Document segment:
■ ■ ■ ■
Right, let’s talk about Hexagonal Architecture. Forget the fancy name for a second; at its core, it’s a shockingly sane idea: your business logic shouldn’t give a damn about your database, your web framework, or whether your HTTP requests come in via carrier pigeon. It’s about drawing a hard, enforceable line between the what of your application (the domain logic, the juicy bits that make you money) and the how (the boring, often-changing plumbing of databases, APIs, and UIs).

Think of your application as a fortress. The valuable treasure—your core logic—is in the keep. The hexagon is its walls. Nothing gets in or out without going through a very specific, heavily guarded gate. Those gates are your Ports and Adapters.

What Are Ports and Adapters, Really?

A Port is an interface. Full stop. It’s a contract, defined by your core application, that says, “If you want to give me data or ask me to do something, this is the exact shape your request must take.” It’s an incoming port. Or, it says, “If you need me to save something, I will call this method with this signature, and you’d better be ready to handle it.” That’s an outgoing port.

An Adapter is the grunt work that implements the port for a specific technology. The port says “save a user.” The PostgreSQL adapter does the INSERT INTO users.... The MongoDB adapter does the collection.InsertOne(). Your core logic calls the port interface and sleeps soundly, unaware of the SQL or NoSQL nightmare happening on the other side.
■ ■ ■ ■
Saved data entries:
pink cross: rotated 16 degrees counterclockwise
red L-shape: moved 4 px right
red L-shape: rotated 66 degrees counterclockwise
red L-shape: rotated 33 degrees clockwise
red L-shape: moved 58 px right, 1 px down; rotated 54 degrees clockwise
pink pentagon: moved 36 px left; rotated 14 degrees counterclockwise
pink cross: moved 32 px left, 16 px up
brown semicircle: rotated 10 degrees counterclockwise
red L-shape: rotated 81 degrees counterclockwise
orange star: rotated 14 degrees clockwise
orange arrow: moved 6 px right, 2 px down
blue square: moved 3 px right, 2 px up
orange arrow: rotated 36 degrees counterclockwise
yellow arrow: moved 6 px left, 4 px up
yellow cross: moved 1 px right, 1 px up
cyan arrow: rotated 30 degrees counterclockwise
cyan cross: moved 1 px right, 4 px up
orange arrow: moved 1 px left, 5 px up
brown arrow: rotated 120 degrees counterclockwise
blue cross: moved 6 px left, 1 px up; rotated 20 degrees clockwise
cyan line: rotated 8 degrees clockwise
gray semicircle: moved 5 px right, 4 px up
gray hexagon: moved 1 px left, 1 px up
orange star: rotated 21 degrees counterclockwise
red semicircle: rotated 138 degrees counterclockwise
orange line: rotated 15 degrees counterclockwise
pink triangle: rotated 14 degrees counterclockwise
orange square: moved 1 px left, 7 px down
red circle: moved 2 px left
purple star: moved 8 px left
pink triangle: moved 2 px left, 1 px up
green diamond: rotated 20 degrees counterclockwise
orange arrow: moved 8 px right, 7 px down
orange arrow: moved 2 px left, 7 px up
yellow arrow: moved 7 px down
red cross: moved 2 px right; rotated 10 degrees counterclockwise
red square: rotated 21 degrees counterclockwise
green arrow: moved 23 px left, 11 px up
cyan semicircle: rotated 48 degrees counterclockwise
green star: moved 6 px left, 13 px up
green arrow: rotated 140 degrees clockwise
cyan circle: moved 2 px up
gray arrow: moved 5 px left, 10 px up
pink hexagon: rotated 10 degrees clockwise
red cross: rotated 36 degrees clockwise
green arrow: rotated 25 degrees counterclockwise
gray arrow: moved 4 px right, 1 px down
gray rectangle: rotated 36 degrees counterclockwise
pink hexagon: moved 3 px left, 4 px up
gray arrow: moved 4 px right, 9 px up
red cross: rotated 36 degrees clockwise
■ ■ ■ ■
Given problem A:
In the Hexagonal Architecture passage, what is a Port?
Given problem B:
Switch "fortress" to "castle" in the stretch of the Hexagonal Architecture passage from "Right, let’s talk" through "Ports and Adapters.", and write out that stretch.
Given problem C:
Please carry the Hexagonal Architecture passage on from its last sentence.

Written reply A:
An interface.

Written reply B:
Right, let’s talk about Hexagonal Architecture. Forget the fancy name for a second; at its core, it’s a shockingly sane idea: your business logic shouldn’t give a damn about your database, your web framework, or whether your HTTP requests come in via carrier pigeon. It’s about drawing a hard, enforceable line between the what of your application (the domain logic, the juicy bits that make you money) and the how (the boring, often-changing plumbing of databases, APIs, and UIs).

Think of your application as a castle. The valuable treasure—your core logic—is in the keep. The hexagon is its walls. Nothing gets in or out without going through a very specific, heavily guarded gate. Those gates are your Ports and Adapters.

Written reply C:
The Nuts and Bolts: A Go Example

Let’s model a simple user service. Our core treasure is the ability to create and fetch users. First, we define our domain entity. This lives smack in the center of the hexagon, utterly devoid of any outside concerns.

// domain/user.go
package domain

type User struct {
	ID    string
	Name  string
	Email string
}

Now, our core logic needs to persist and retrieve these users. But it won’t do the persisting itself. That’s an outgoing dependency. So we define a port—an interface—for it.

// ports/user_repository.go
package ports

import "github.com/yourproject/domain"

// UserRepository is an OUTGOING port.
// Our core logic *drives* this. It says, "I need to save stuff, here's how you must comply."
type UserRepository interface {
	Store(user domain.User) error
	FindByID(id string) (*domain.User, error)
}

Next, let’s create the actual core service that contains our business logic. This service depends on the port.

// core/user_service.go
package core

import (
	"errors"
	"github.com/yourproject/domain"
	"github.com/yourproject/ports"
)

type UserService struct {
	repo ports.UserRepository // Dependency on the port, not a concrete implementation
}

func NewUserService(repo ports.UserRepository) *UserService {
	return &UserService{repo: repo}
}

func (s *UserService) RegisterUser(name, email string) (*domain.User, error) {
	// Look! Business logic! Validation!
	if name == "" {
		return nil, errors.New("name cannot be empty")
	}
	// ... more validation

	user := domain.User{
		ID:    generateID(), // some internal logic
		Name:  name,
		Email: email,
	}

	err := s.repo.Store(user) // Calls the port. It doesn't know if it's saving to Postgres or a CSV file.
	if err != nil {
		return nil, err
	}

	return &user, nil
}

Now, for the adapter. Let’s make one for PostgreSQL. This lives outside the core, in an adapters folder. It implements the port’s interface.

// adapters/postgres/user_repository.go
package postgres

import (
	"database/sql"
	"github.com/yourproject/domain"
	"github.com/yourproject/ports"
	_ "github.com/lib/pq" // SQL driver
)

type UserRepository struct {
	db *sql.DB
}

func NewUserRepository(db *sql.DB) ports.UserRepository { // Returns the interface type!
	return &UserRepository{db: db}
}

func (r *UserRepository) Store(user domain.User) error {
	// This is the ugly, tech-specific implementation.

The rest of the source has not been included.